### Required work
After locating "ring mcp: (264, 303)" in the listing below, copy that line and each one after it exactly, ending with the line that has "thumb tip: (505, 280)".

### Available data
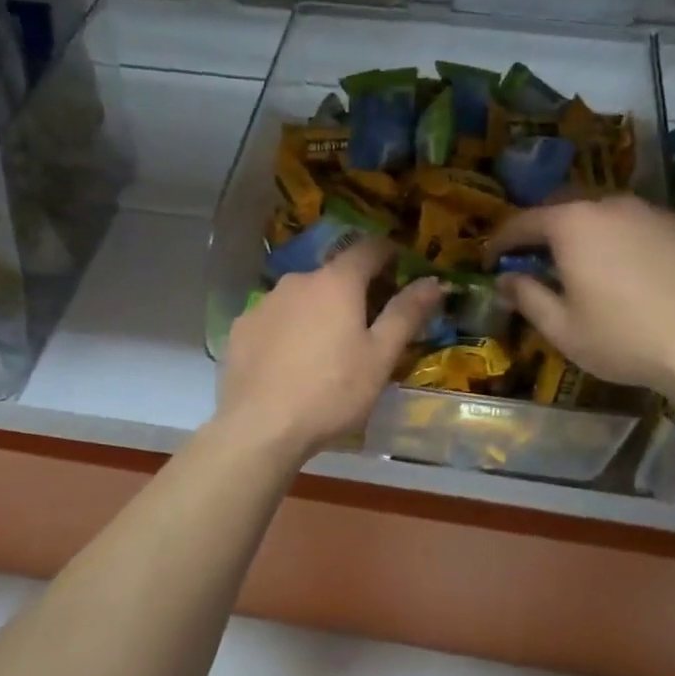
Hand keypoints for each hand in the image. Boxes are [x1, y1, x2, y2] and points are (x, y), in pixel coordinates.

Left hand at [217, 239, 443, 461]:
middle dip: (354, 290)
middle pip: (333, 275)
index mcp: (336, 282)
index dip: (389, 255)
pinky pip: (275, 319)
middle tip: (368, 324)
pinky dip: (289, 330)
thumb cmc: (332, 391)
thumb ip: (406, 314)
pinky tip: (291, 362)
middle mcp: (297, 281)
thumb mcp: (380, 357)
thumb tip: (434, 280)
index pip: (369, 248)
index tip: (401, 270)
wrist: (260, 426)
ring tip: (327, 349)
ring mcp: (264, 303)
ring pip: (301, 298)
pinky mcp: (240, 329)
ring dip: (319, 311)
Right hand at [489, 194, 674, 404]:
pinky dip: (624, 241)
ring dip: (585, 233)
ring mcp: (652, 212)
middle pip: (564, 208)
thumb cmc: (622, 338)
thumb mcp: (561, 328)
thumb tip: (505, 280)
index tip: (491, 261)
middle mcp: (610, 206)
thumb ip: (527, 296)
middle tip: (534, 259)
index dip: (501, 241)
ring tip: (583, 263)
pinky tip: (630, 271)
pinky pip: (641, 226)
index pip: (523, 222)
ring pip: (606, 214)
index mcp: (572, 225)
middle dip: (543, 231)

### Written answer
ring mcp: (264, 303)
ring pip: (301, 298)
pinky mcp: (240, 329)
ring dip: (319, 311)
Right hand at [489, 194, 674, 404]:
pinky dip: (624, 241)
ring dip: (585, 233)
ring mcp: (652, 212)
middle pip: (564, 208)
thumb cmc: (622, 338)
thumb mcp: (561, 328)
thumb tip: (505, 280)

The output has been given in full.